All of this leaves the massive American investment of its most precious resources, including lives, in Afghanistan an ongoing mystery that is never addressed. Somewhere in that country's vast stretches of poppy fields or in the halls of Washington's national security bureaucracy, in other words, lurks a great unasked question. It's a question asked almost half a century ago of Vietnam, the lost war to which David Petraeus turned in 2006 to produce the Army counterinsurgency manual that is the basis for the present surge.

The question was: Why are we in Vietnam? (It even became the title of a Norman Mailer novel.) In 1965, President Lyndon Johnson's administration produced a government propaganda film solely in response to that question, which was already threatening to drive down his polling figures and upend his Great Society at home. The film was called Why Viet-Nam. While it had no question mark after the title, the question of whether to add one was actually argued out in the most literal way inside the administration.

The film began with the president quoting a letter he had received from a mother "in the Midwest" whose son was stationed in Vietnam. You hear the president, in his homey twang, pick up that woman's question, as if it were his own. "Why Vietnam?" he repeats three times as the title appears on the screen, after which, official or not, a question mark seems to hover over every scene, as it did over the war itself.

In a sense, the same question mark appeared both before and after the 2003 invasion of Iraq, but it has never been associated with Afghanistan.

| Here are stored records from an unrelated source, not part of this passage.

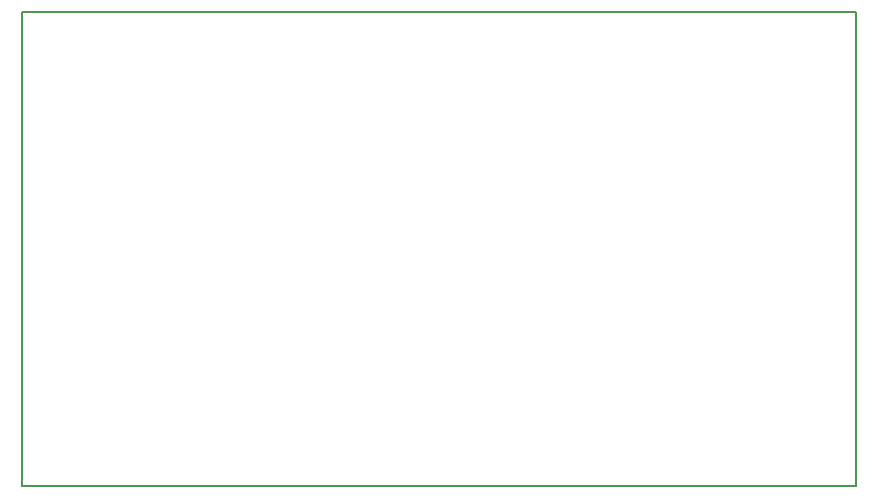
<source format=gbr>
G04 #@! TF.FileFunction,Profile,NP*
%FSLAX46Y46*%
G04 Gerber Fmt 4.6, Leading zero omitted, Abs format (unit mm)*
G04 Created by KiCad (PCBNEW no-vcs-found-undefined) date Sun Nov 13 20:57:18 2016*
%MOMM*%
%LPD*%
G01*
G04 APERTURE LIST*
%ADD10C,0.150000*%
G04 APERTURE END LIST*
D10*
X254000Y40386000D02*
X254000Y254000D01*
X254000Y254000D02*
X70866000Y254000D01*
X70866000Y40386000D02*
X70866000Y254000D01*
X254000Y40386000D02*
X70866000Y40386000D01*
M02*

</source>
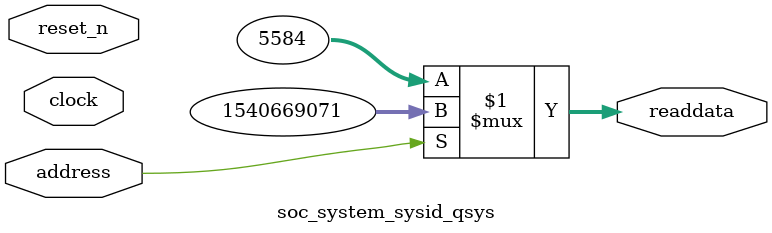
<source format=v>



// synthesis translate_off
`timescale 1ns / 1ps
// synthesis translate_on

// turn off superfluous verilog processor warnings 
// altera message_level Level1 
// altera message_off 10034 10035 10036 10037 10230 10240 10030 

module soc_system_sysid_qsys (
               // inputs:
                address,
                clock,
                reset_n,

               // outputs:
                readdata
             )
;

  output  [ 31: 0] readdata;
  input            address;
  input            clock;
  input            reset_n;

  wire    [ 31: 0] readdata;
  //control_slave, which is an e_avalon_slave
  assign readdata = address ? 1540669071 : 5584;

endmodule



</source>
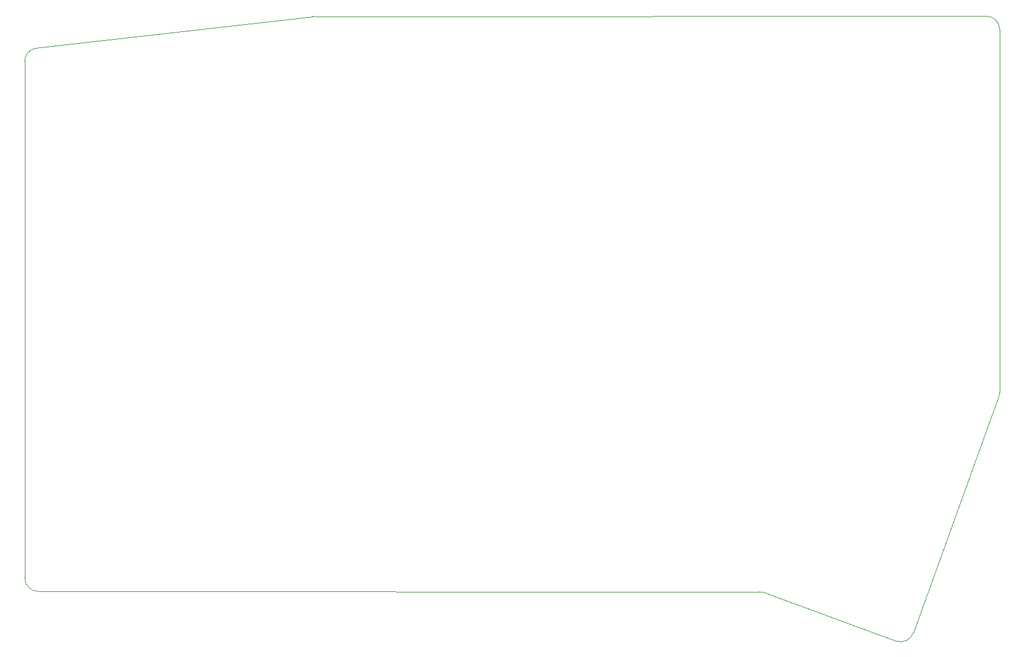
<source format=gbr>
%TF.GenerationSoftware,KiCad,Pcbnew,5.1.6-c6e7f7d~87~ubuntu20.04.1*%
%TF.CreationDate,2020-08-25T07:19:45-05:00*%
%TF.ProjectId,BottomPlate,426f7474-6f6d-4506-9c61-74652e6b6963,rev?*%
%TF.SameCoordinates,Original*%
%TF.FileFunction,Profile,NP*%
%FSLAX46Y46*%
G04 Gerber Fmt 4.6, Leading zero omitted, Abs format (unit mm)*
G04 Created by KiCad (PCBNEW 5.1.6-c6e7f7d~87~ubuntu20.04.1) date 2020-08-25 07:19:45*
%MOMM*%
%LPD*%
G01*
G04 APERTURE LIST*
%TA.AperFunction,Profile*%
%ADD10C,0.100000*%
%TD*%
G04 APERTURE END LIST*
D10*
X87886228Y-45657711D02*
G75*
G02*
X88138000Y-45641000I251772J-1888289D01*
G01*
X48231200Y-50193941D02*
X87886228Y-45657711D01*
X46657000Y-125984000D02*
X46657000Y-52070000D01*
X151765273Y-127968000D02*
G75*
G02*
X152654000Y-128120250I126728J-1930249D01*
G01*
X88138000Y-45641000D02*
X184186000Y-45593000D01*
X185981010Y-100076000D02*
X173735996Y-133858000D01*
X151765273Y-127968000D02*
X48562000Y-127889000D01*
X186091000Y-47498000D02*
X186091000Y-99441000D01*
X48562000Y-127889000D02*
G75*
G02*
X46657000Y-125984000I0J1905000D01*
G01*
X48231200Y-50193941D02*
G75*
G03*
X46657000Y-52070000I330800J-1876059D01*
G01*
X184186000Y-45593000D02*
G75*
G02*
X186091000Y-47498000I0J-1905000D01*
G01*
X171323000Y-135001000D02*
X152654000Y-128120250D01*
X186091000Y-99441000D02*
G75*
G02*
X185981010Y-100076000I-1887990J-1D01*
G01*
X173735996Y-133858000D02*
G75*
G02*
X171323000Y-135001000I-1777998J634998D01*
G01*
M02*

</source>
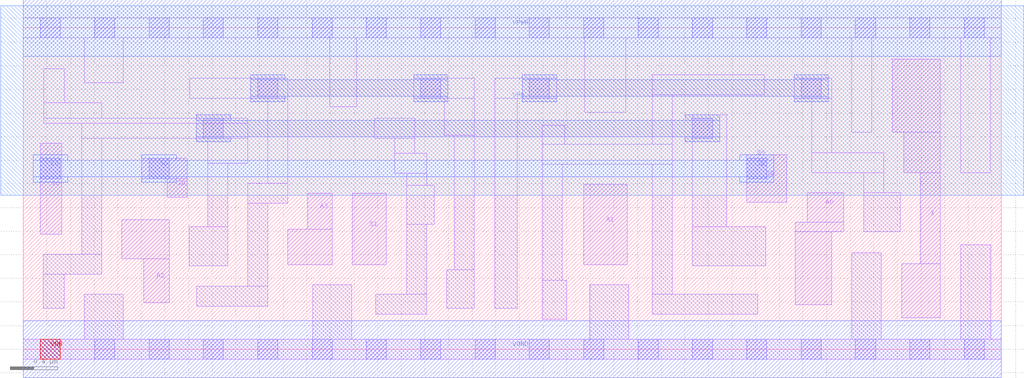
<source format=lef>
# Copyright 2020 The SkyWater PDK Authors
#
# Licensed under the Apache License, Version 2.0 (the "License");
# you may not use this file except in compliance with the License.
# You may obtain a copy of the License at
#
#     https://www.apache.org/licenses/LICENSE-2.0
#
# Unless required by applicable law or agreed to in writing, software
# distributed under the License is distributed on an "AS IS" BASIS,
# WITHOUT WARRANTIES OR CONDITIONS OF ANY KIND, either express or implied.
# See the License for the specific language governing permissions and
# limitations under the License.
#
# SPDX-License-Identifier: Apache-2.0

VERSION 5.7 ;
  NOWIREEXTENSIONATPIN ON ;
  DIVIDERCHAR "/" ;
  BUSBITCHARS "[]" ;
MACRO sky130_fd_sc_hd__mux4_2
  CLASS CORE ;
  FOREIGN sky130_fd_sc_hd__mux4_2 ;
  ORIGIN  0.000000  0.000000 ;
  SIZE  8.280000 BY  2.720000 ;
  SYMMETRY X Y R90 ;
  SITE unithd ;
  PIN A0
    ANTENNAGATEAREA  0.159000 ;
    DIRECTION INPUT ;
    USE SIGNAL ;
    PORT
      LAYER li1 ;
        RECT 6.535000 0.375000 6.845000 0.995000 ;
        RECT 6.535000 0.995000 6.945000 1.075000 ;
        RECT 6.635000 1.075000 6.945000 1.325000 ;
    END
  END A0
  PIN A1
    ANTENNAGATEAREA  0.159000 ;
    DIRECTION INPUT ;
    USE SIGNAL ;
    PORT
      LAYER li1 ;
        RECT 4.745000 0.715000 5.115000 1.395000 ;
    END
  END A1
  PIN A2
    ANTENNAGATEAREA  0.159000 ;
    DIRECTION INPUT ;
    USE SIGNAL ;
    PORT
      LAYER li1 ;
        RECT 0.835000 0.765000 1.235000 1.095000 ;
        RECT 1.020000 0.395000 1.235000 0.765000 ;
    END
  END A2
  PIN A3
    ANTENNAGATEAREA  0.159000 ;
    DIRECTION INPUT ;
    USE SIGNAL ;
    PORT
      LAYER li1 ;
        RECT 2.240000 0.715000 2.615000 1.015000 ;
        RECT 2.410000 1.015000 2.615000 1.320000 ;
    END
  END A3
  PIN S0
    ANTENNAGATEAREA  0.393000 ;
    DIRECTION INPUT ;
    USE SIGNAL ;
    PORT
      LAYER li1 ;
        RECT 0.145000 0.975000 0.325000 1.745000 ;
      LAYER mcon ;
        RECT 0.145000 1.445000 0.315000 1.615000 ;
    END
    PORT
      LAYER li1 ;
        RECT 1.005000 1.445000 1.390000 1.615000 ;
        RECT 1.220000 1.285000 1.390000 1.445000 ;
      LAYER mcon ;
        RECT 1.065000 1.445000 1.235000 1.615000 ;
    END
    PORT
      LAYER li1 ;
        RECT 6.125000 1.245000 6.465000 1.645000 ;
      LAYER mcon ;
        RECT 6.125000 1.445000 6.295000 1.615000 ;
    END
    PORT
      LAYER met1 ;
        RECT 0.085000 1.415000 0.375000 1.460000 ;
        RECT 0.085000 1.460000 6.355000 1.600000 ;
        RECT 0.085000 1.600000 0.375000 1.645000 ;
        RECT 1.005000 1.415000 1.295000 1.460000 ;
        RECT 1.005000 1.600000 1.295000 1.645000 ;
        RECT 6.065000 1.415000 6.355000 1.460000 ;
        RECT 6.065000 1.600000 6.355000 1.645000 ;
    END
  END S0
  PIN S1
    ANTENNAGATEAREA  0.303000 ;
    DIRECTION INPUT ;
    USE SIGNAL ;
    PORT
      LAYER li1 ;
        RECT 2.785000 0.715000 3.075000 1.320000 ;
    END
  END S1
  PIN VNB
    PORT
      LAYER pwell ;
        RECT 0.145000 -0.085000 0.315000 0.085000 ;
    END
  END VNB
  PIN VPB
    PORT
      LAYER nwell ;
        RECT -0.190000 1.305000 8.470000 2.910000 ;
    END
  END VPB
  PIN X
    ANTENNADIFFAREA  0.445500 ;
    DIRECTION OUTPUT ;
    USE SIGNAL ;
    PORT
      LAYER li1 ;
        RECT 7.355000 1.835000 7.765000 2.455000 ;
        RECT 7.435000 0.265000 7.765000 0.725000 ;
        RECT 7.455000 1.495000 7.765000 1.835000 ;
        RECT 7.595000 0.725000 7.765000 1.495000 ;
    END
  END X
  PIN VGND
    DIRECTION INOUT ;
    SHAPE ABUTMENT ;
    USE GROUND ;
    PORT
      LAYER met1 ;
        RECT 0.000000 -0.240000 8.280000 0.240000 ;
    END
  END VGND
  PIN VPWR
    DIRECTION INOUT ;
    SHAPE ABUTMENT ;
    USE POWER ;
    PORT
      LAYER met1 ;
        RECT 0.000000 2.480000 8.280000 2.960000 ;
    END
  END VPWR
  OBS
    LAYER li1 ;
      RECT 0.000000 -0.085000 8.280000 0.085000 ;
      RECT 0.000000  2.635000 8.280000 2.805000 ;
      RECT 0.170000  0.345000 0.345000 0.635000 ;
      RECT 0.170000  0.635000 0.665000 0.805000 ;
      RECT 0.175000  1.915000 1.900000 1.955000 ;
      RECT 0.175000  1.955000 0.665000 2.085000 ;
      RECT 0.175000  2.085000 0.345000 2.375000 ;
      RECT 0.495000  0.805000 0.665000 1.785000 ;
      RECT 0.495000  1.785000 1.900000 1.915000 ;
      RECT 0.515000  0.085000 0.845000 0.465000 ;
      RECT 0.515000  2.255000 0.845000 2.635000 ;
      RECT 1.405000  0.705000 1.730000 1.035000 ;
      RECT 1.410000  2.125000 2.240000 2.295000 ;
      RECT 1.470000  0.365000 2.070000 0.535000 ;
      RECT 1.560000  1.035000 1.730000 1.575000 ;
      RECT 1.560000  1.575000 1.900000 1.785000 ;
      RECT 1.900000  0.535000 2.070000 1.235000 ;
      RECT 1.900000  1.235000 2.240000 1.405000 ;
      RECT 2.070000  1.405000 2.240000 2.125000 ;
      RECT 2.450000  0.085000 2.780000 0.545000 ;
      RECT 2.595000  2.055000 2.825000 2.635000 ;
      RECT 2.970000  1.785000 3.315000 1.955000 ;
      RECT 2.985000  0.295000 3.415000 0.465000 ;
      RECT 3.145000  1.490000 3.415000 1.660000 ;
      RECT 3.145000  1.660000 3.315000 1.785000 ;
      RECT 3.245000  0.465000 3.415000 1.060000 ;
      RECT 3.245000  1.060000 3.480000 1.390000 ;
      RECT 3.245000  1.390000 3.415000 1.490000 ;
      RECT 3.305000  2.125000 3.820000 2.295000 ;
      RECT 3.565000  1.810000 3.820000 2.125000 ;
      RECT 3.585000  0.345000 3.820000 0.675000 ;
      RECT 3.650000  0.675000 3.820000 1.810000 ;
      RECT 3.990000  0.345000 4.180000 2.125000 ;
      RECT 3.990000  2.125000 4.515000 2.295000 ;
      RECT 4.395000  0.255000 4.600000 0.585000 ;
      RECT 4.395000  0.585000 4.565000 1.565000 ;
      RECT 4.395000  1.565000 5.495000 1.735000 ;
      RECT 4.395000  1.735000 4.585000 1.895000 ;
      RECT 4.755000  2.005000 5.100000 2.635000 ;
      RECT 4.795000  0.085000 5.125000 0.545000 ;
      RECT 5.325000  0.295000 6.220000 0.465000 ;
      RECT 5.325000  0.465000 5.495000 1.565000 ;
      RECT 5.325000  1.735000 5.495000 2.155000 ;
      RECT 5.325000  2.155000 6.275000 2.325000 ;
      RECT 5.665000  0.705000 6.285000 1.035000 ;
      RECT 5.665000  1.035000 5.955000 1.985000 ;
      RECT 6.525000  2.125000 6.845000 2.295000 ;
      RECT 6.675000  1.495000 7.285000 1.665000 ;
      RECT 6.675000  1.665000 6.845000 2.125000 ;
      RECT 7.015000  0.085000 7.265000 0.815000 ;
      RECT 7.015000  1.835000 7.185000 2.635000 ;
      RECT 7.115000  0.995000 7.425000 1.325000 ;
      RECT 7.115000  1.325000 7.285000 1.495000 ;
      RECT 7.935000  0.085000 8.190000 0.885000 ;
      RECT 7.935000  1.495000 8.185000 2.635000 ;
    LAYER mcon ;
      RECT 0.145000 -0.085000 0.315000 0.085000 ;
      RECT 0.145000  2.635000 0.315000 2.805000 ;
      RECT 0.605000 -0.085000 0.775000 0.085000 ;
      RECT 0.605000  2.635000 0.775000 2.805000 ;
      RECT 1.065000 -0.085000 1.235000 0.085000 ;
      RECT 1.065000  2.635000 1.235000 2.805000 ;
      RECT 1.525000 -0.085000 1.695000 0.085000 ;
      RECT 1.525000  1.785000 1.695000 1.955000 ;
      RECT 1.525000  2.635000 1.695000 2.805000 ;
      RECT 1.985000 -0.085000 2.155000 0.085000 ;
      RECT 1.985000  2.125000 2.155000 2.295000 ;
      RECT 1.985000  2.635000 2.155000 2.805000 ;
      RECT 2.445000 -0.085000 2.615000 0.085000 ;
      RECT 2.445000  2.635000 2.615000 2.805000 ;
      RECT 2.905000 -0.085000 3.075000 0.085000 ;
      RECT 2.905000  2.635000 3.075000 2.805000 ;
      RECT 3.365000 -0.085000 3.535000 0.085000 ;
      RECT 3.365000  2.125000 3.535000 2.295000 ;
      RECT 3.365000  2.635000 3.535000 2.805000 ;
      RECT 3.825000 -0.085000 3.995000 0.085000 ;
      RECT 3.825000  2.635000 3.995000 2.805000 ;
      RECT 4.285000 -0.085000 4.455000 0.085000 ;
      RECT 4.285000  2.125000 4.455000 2.295000 ;
      RECT 4.285000  2.635000 4.455000 2.805000 ;
      RECT 4.745000 -0.085000 4.915000 0.085000 ;
      RECT 4.745000  2.635000 4.915000 2.805000 ;
      RECT 5.205000 -0.085000 5.375000 0.085000 ;
      RECT 5.205000  2.635000 5.375000 2.805000 ;
      RECT 5.665000 -0.085000 5.835000 0.085000 ;
      RECT 5.665000  1.785000 5.835000 1.955000 ;
      RECT 5.665000  2.635000 5.835000 2.805000 ;
      RECT 6.125000 -0.085000 6.295000 0.085000 ;
      RECT 6.125000  2.635000 6.295000 2.805000 ;
      RECT 6.585000 -0.085000 6.755000 0.085000 ;
      RECT 6.585000  2.125000 6.755000 2.295000 ;
      RECT 6.585000  2.635000 6.755000 2.805000 ;
      RECT 7.045000 -0.085000 7.215000 0.085000 ;
      RECT 7.045000  2.635000 7.215000 2.805000 ;
      RECT 7.505000 -0.085000 7.675000 0.085000 ;
      RECT 7.505000  2.635000 7.675000 2.805000 ;
      RECT 7.965000 -0.085000 8.135000 0.085000 ;
      RECT 7.965000  2.635000 8.135000 2.805000 ;
    LAYER met1 ;
      RECT 1.465000 1.755000 1.755000 1.800000 ;
      RECT 1.465000 1.800000 5.895000 1.940000 ;
      RECT 1.465000 1.940000 1.755000 1.985000 ;
      RECT 1.925000 2.095000 2.215000 2.140000 ;
      RECT 1.925000 2.140000 3.595000 2.280000 ;
      RECT 1.925000 2.280000 2.215000 2.325000 ;
      RECT 3.305000 2.095000 3.595000 2.140000 ;
      RECT 3.305000 2.280000 3.595000 2.325000 ;
      RECT 4.225000 2.095000 4.515000 2.140000 ;
      RECT 4.225000 2.140000 6.815000 2.280000 ;
      RECT 4.225000 2.280000 4.515000 2.325000 ;
      RECT 5.605000 1.755000 5.895000 1.800000 ;
      RECT 5.605000 1.940000 5.895000 1.985000 ;
      RECT 6.525000 2.095000 6.815000 2.140000 ;
      RECT 6.525000 2.280000 6.815000 2.325000 ;
  END
END sky130_fd_sc_hd__mux4_2
END LIBRARY

</source>
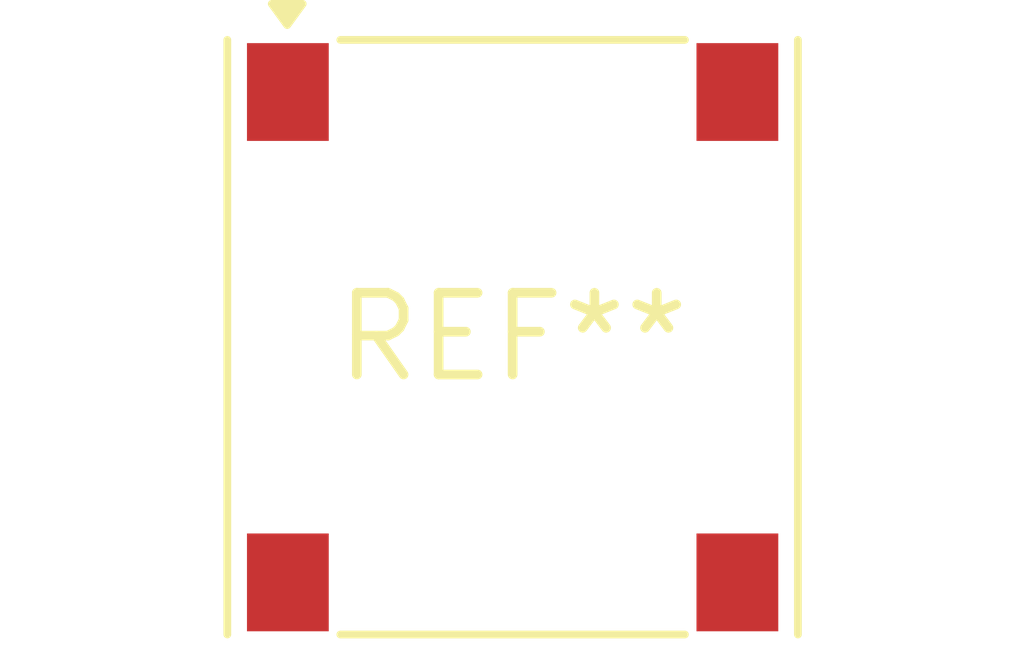
<source format=kicad_pcb>
(kicad_pcb (version 20240108) (generator pcbnew)

  (general
    (thickness 1.6)
  )

  (paper "A4")
  (layers
    (0 "F.Cu" signal)
    (31 "B.Cu" signal)
    (32 "B.Adhes" user "B.Adhesive")
    (33 "F.Adhes" user "F.Adhesive")
    (34 "B.Paste" user)
    (35 "F.Paste" user)
    (36 "B.SilkS" user "B.Silkscreen")
    (37 "F.SilkS" user "F.Silkscreen")
    (38 "B.Mask" user)
    (39 "F.Mask" user)
    (40 "Dwgs.User" user "User.Drawings")
    (41 "Cmts.User" user "User.Comments")
    (42 "Eco1.User" user "User.Eco1")
    (43 "Eco2.User" user "User.Eco2")
    (44 "Edge.Cuts" user)
    (45 "Margin" user)
    (46 "B.CrtYd" user "B.Courtyard")
    (47 "F.CrtYd" user "F.Courtyard")
    (48 "B.Fab" user)
    (49 "F.Fab" user)
    (50 "User.1" user)
    (51 "User.2" user)
    (52 "User.3" user)
    (53 "User.4" user)
    (54 "User.5" user)
    (55 "User.6" user)
    (56 "User.7" user)
    (57 "User.8" user)
    (58 "User.9" user)
  )

  (setup
    (pad_to_mask_clearance 0)
    (pcbplotparams
      (layerselection 0x00010fc_ffffffff)
      (plot_on_all_layers_selection 0x0000000_00000000)
      (disableapertmacros false)
      (usegerberextensions false)
      (usegerberattributes false)
      (usegerberadvancedattributes false)
      (creategerberjobfile false)
      (dashed_line_dash_ratio 12.000000)
      (dashed_line_gap_ratio 3.000000)
      (svgprecision 4)
      (plotframeref false)
      (viasonmask false)
      (mode 1)
      (useauxorigin false)
      (hpglpennumber 1)
      (hpglpenspeed 20)
      (hpglpendiameter 15.000000)
      (dxfpolygonmode false)
      (dxfimperialunits false)
      (dxfusepcbnewfont false)
      (psnegative false)
      (psa4output false)
      (plotreference false)
      (plotvalue false)
      (plotinvisibletext false)
      (sketchpadsonfab false)
      (subtractmaskfromsilk false)
      (outputformat 1)
      (mirror false)
      (drillshape 1)
      (scaleselection 1)
      (outputdirectory "")
    )
  )

  (net 0 "")

  (footprint "Pulse_PA2007NL" (layer "F.Cu") (at 0 0))

)

</source>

Because of 9/11, Afghanistan remained for years the (relatively) good (and largely forgotten) war, until visible failure visibly tarnished it.

It's now past time to ask that question, even as the Obama administration repeats the Al Qaeda mantra of the Bush years almost word for word and lets any explanation go at that.

Why are we in Afghanistan? Why is our treasure being wasted there when it's needed here?

It's clear enough that a failed counterinsurgency war in Afghanistan will be an unaffordably expensive catastrophe. Let's not wait a year to discover that there's an even worse fate ahead, a "success" that leaves us mired there for years to come as our troubles at home only grow. With everything else Americans have to deal with, who needs a future Petraeus Syndrome?